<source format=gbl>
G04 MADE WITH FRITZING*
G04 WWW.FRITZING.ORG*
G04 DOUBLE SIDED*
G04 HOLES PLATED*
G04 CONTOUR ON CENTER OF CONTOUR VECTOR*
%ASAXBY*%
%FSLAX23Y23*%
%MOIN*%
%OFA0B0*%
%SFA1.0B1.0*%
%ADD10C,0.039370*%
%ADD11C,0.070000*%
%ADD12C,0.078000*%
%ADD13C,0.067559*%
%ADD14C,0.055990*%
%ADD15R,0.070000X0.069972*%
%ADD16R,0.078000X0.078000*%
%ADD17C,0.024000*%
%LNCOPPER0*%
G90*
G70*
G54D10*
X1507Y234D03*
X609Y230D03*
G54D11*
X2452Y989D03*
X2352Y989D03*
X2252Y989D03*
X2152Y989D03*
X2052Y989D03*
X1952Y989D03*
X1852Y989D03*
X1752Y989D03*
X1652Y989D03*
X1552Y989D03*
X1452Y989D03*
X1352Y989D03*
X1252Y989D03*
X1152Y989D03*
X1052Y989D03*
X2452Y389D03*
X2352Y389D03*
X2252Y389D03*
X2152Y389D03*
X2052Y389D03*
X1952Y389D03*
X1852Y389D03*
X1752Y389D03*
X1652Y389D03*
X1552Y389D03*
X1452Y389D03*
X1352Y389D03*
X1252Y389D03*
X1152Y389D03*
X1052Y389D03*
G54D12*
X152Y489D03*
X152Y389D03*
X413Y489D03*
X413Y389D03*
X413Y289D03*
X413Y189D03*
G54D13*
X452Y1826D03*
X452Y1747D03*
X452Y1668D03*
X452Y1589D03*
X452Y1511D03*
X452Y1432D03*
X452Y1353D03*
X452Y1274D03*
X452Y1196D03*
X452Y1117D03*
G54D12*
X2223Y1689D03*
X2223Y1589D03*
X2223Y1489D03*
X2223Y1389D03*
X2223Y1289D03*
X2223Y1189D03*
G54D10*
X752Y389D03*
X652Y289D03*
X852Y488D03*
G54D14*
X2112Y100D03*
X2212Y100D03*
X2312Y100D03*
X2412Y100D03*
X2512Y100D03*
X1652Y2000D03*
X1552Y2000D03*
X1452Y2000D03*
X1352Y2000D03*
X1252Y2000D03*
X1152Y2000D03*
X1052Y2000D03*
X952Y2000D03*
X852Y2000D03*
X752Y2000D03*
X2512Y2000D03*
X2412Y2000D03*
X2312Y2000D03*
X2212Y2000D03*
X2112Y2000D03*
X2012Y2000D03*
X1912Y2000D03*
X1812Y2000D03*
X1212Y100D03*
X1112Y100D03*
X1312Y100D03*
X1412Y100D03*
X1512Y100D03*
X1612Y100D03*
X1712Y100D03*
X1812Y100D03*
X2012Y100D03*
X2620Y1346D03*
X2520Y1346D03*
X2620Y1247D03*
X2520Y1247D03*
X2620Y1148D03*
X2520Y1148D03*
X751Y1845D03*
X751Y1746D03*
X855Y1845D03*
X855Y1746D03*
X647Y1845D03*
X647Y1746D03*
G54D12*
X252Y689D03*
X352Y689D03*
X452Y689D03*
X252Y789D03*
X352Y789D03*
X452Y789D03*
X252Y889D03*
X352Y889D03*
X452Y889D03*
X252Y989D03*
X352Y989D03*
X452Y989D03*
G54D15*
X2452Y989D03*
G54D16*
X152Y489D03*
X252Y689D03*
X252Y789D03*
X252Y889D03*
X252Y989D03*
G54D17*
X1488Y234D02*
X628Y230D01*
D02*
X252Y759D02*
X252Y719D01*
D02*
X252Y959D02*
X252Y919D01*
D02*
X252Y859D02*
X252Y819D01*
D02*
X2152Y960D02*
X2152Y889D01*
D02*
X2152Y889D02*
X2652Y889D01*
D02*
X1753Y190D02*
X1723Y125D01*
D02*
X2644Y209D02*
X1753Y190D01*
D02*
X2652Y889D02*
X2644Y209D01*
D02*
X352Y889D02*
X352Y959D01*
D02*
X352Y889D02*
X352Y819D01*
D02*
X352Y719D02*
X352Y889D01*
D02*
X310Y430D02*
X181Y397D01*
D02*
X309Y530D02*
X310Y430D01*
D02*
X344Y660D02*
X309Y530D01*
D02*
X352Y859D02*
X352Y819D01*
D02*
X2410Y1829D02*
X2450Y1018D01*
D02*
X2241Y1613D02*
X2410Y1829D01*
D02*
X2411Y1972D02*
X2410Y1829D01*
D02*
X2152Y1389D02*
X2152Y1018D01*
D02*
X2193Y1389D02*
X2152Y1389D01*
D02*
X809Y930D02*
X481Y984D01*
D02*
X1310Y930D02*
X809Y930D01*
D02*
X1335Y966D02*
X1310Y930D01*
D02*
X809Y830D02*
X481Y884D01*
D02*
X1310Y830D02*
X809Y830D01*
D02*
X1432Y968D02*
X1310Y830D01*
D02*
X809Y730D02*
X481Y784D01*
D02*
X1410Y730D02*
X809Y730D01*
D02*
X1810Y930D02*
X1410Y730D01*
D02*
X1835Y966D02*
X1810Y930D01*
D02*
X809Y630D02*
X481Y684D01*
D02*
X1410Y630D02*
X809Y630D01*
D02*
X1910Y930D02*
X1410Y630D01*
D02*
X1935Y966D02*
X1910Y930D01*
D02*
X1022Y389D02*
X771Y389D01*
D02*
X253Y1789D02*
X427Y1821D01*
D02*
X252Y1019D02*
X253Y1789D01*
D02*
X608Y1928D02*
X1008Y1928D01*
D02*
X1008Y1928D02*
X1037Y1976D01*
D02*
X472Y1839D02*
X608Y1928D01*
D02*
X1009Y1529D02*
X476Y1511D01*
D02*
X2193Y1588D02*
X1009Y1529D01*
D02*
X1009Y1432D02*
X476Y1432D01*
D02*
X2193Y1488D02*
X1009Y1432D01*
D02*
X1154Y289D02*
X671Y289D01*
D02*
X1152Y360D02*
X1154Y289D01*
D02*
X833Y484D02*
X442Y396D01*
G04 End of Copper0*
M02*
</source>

....

Extract all of the data exactly as written.

<source format=gbl>
G04 MADE WITH FRITZING*
G04 WWW.FRITZING.ORG*
G04 DOUBLE SIDED*
G04 HOLES PLATED*
G04 CONTOUR ON CENTER OF CONTOUR VECTOR*
%ASAXBY*%
%FSLAX23Y23*%
%MOIN*%
%OFA0B0*%
%SFA1.0B1.0*%
%ADD10C,0.039370*%
%ADD11C,0.070000*%
%ADD12C,0.078000*%
%ADD13C,0.067559*%
%ADD14C,0.055990*%
%ADD15R,0.070000X0.069972*%
%ADD16R,0.078000X0.078000*%
%ADD17C,0.024000*%
%LNCOPPER0*%
G90*
G70*
G54D10*
X1507Y234D03*
X609Y230D03*
G54D11*
X2452Y989D03*
X2352Y989D03*
X2252Y989D03*
X2152Y989D03*
X2052Y989D03*
X1952Y989D03*
X1852Y989D03*
X1752Y989D03*
X1652Y989D03*
X1552Y989D03*
X1452Y989D03*
X1352Y989D03*
X1252Y989D03*
X1152Y989D03*
X1052Y989D03*
X2452Y389D03*
X2352Y389D03*
X2252Y389D03*
X2152Y389D03*
X2052Y389D03*
X1952Y389D03*
X1852Y389D03*
X1752Y389D03*
X1652Y389D03*
X1552Y389D03*
X1452Y389D03*
X1352Y389D03*
X1252Y389D03*
X1152Y389D03*
X1052Y389D03*
G54D12*
X152Y489D03*
X152Y389D03*
X413Y489D03*
X413Y389D03*
X413Y289D03*
X413Y189D03*
G54D13*
X452Y1826D03*
X452Y1747D03*
X452Y1668D03*
X452Y1589D03*
X452Y1511D03*
X452Y1432D03*
X452Y1353D03*
X452Y1274D03*
X452Y1196D03*
X452Y1117D03*
G54D12*
X2223Y1689D03*
X2223Y1589D03*
X2223Y1489D03*
X2223Y1389D03*
X2223Y1289D03*
X2223Y1189D03*
G54D10*
X752Y389D03*
X652Y289D03*
X852Y488D03*
G54D14*
X2112Y100D03*
X2212Y100D03*
X2312Y100D03*
X2412Y100D03*
X2512Y100D03*
X1652Y2000D03*
X1552Y2000D03*
X1452Y2000D03*
X1352Y2000D03*
X1252Y2000D03*
X1152Y2000D03*
X1052Y2000D03*
X952Y2000D03*
X852Y2000D03*
X752Y2000D03*
X2512Y2000D03*
X2412Y2000D03*
X2312Y2000D03*
X2212Y2000D03*
X2112Y2000D03*
X2012Y2000D03*
X1912Y2000D03*
X1812Y2000D03*
X1212Y100D03*
X1112Y100D03*
X1312Y100D03*
X1412Y100D03*
X1512Y100D03*
X1612Y100D03*
X1712Y100D03*
X1812Y100D03*
X2012Y100D03*
X2620Y1346D03*
X2520Y1346D03*
X2620Y1247D03*
X2520Y1247D03*
X2620Y1148D03*
X2520Y1148D03*
X751Y1845D03*
X751Y1746D03*
X855Y1845D03*
X855Y1746D03*
X647Y1845D03*
X647Y1746D03*
G54D12*
X252Y689D03*
X352Y689D03*
X452Y689D03*
X252Y789D03*
X352Y789D03*
X452Y789D03*
X252Y889D03*
X352Y889D03*
X452Y889D03*
X252Y989D03*
X352Y989D03*
X452Y989D03*
G54D15*
X2452Y989D03*
G54D16*
X152Y489D03*
X252Y689D03*
X252Y789D03*
X252Y889D03*
X252Y989D03*
G54D17*
X1488Y234D02*
X628Y230D01*
D02*
X252Y759D02*
X252Y719D01*
D02*
X252Y959D02*
X252Y919D01*
D02*
X252Y859D02*
X252Y819D01*
D02*
X2152Y960D02*
X2152Y889D01*
D02*
X2152Y889D02*
X2652Y889D01*
D02*
X1753Y190D02*
X1723Y125D01*
D02*
X2644Y209D02*
X1753Y190D01*
D02*
X2652Y889D02*
X2644Y209D01*
D02*
X352Y889D02*
X352Y959D01*
D02*
X352Y889D02*
X352Y819D01*
D02*
X352Y719D02*
X352Y889D01*
D02*
X310Y430D02*
X181Y397D01*
D02*
X309Y530D02*
X310Y430D01*
D02*
X344Y660D02*
X309Y530D01*
D02*
X352Y859D02*
X352Y819D01*
D02*
X2410Y1829D02*
X2450Y1018D01*
D02*
X2241Y1613D02*
X2410Y1829D01*
D02*
X2411Y1972D02*
X2410Y1829D01*
D02*
X2152Y1389D02*
X2152Y1018D01*
D02*
X2193Y1389D02*
X2152Y1389D01*
D02*
X809Y930D02*
X481Y984D01*
D02*
X1310Y930D02*
X809Y930D01*
D02*
X1335Y966D02*
X1310Y930D01*
D02*
X809Y830D02*
X481Y884D01*
D02*
X1310Y830D02*
X809Y830D01*
D02*
X1432Y968D02*
X1310Y830D01*
D02*
X809Y730D02*
X481Y784D01*
D02*
X1410Y730D02*
X809Y730D01*
D02*
X1810Y930D02*
X1410Y730D01*
D02*
X1835Y966D02*
X1810Y930D01*
D02*
X809Y630D02*
X481Y684D01*
D02*
X1410Y630D02*
X809Y630D01*
D02*
X1910Y930D02*
X1410Y630D01*
D02*
X1935Y966D02*
X1910Y930D01*
D02*
X1022Y389D02*
X771Y389D01*
D02*
X253Y1789D02*
X427Y1821D01*
D02*
X252Y1019D02*
X253Y1789D01*
D02*
X608Y1928D02*
X1008Y1928D01*
D02*
X1008Y1928D02*
X1037Y1976D01*
D02*
X472Y1839D02*
X608Y1928D01*
D02*
X1009Y1529D02*
X476Y1511D01*
D02*
X2193Y1588D02*
X1009Y1529D01*
D02*
X1009Y1432D02*
X476Y1432D01*
D02*
X2193Y1488D02*
X1009Y1432D01*
D02*
X1154Y289D02*
X671Y289D01*
D02*
X1152Y360D02*
X1154Y289D01*
D02*
X833Y484D02*
X442Y396D01*
G04 End of Copper0*
M02*
</source>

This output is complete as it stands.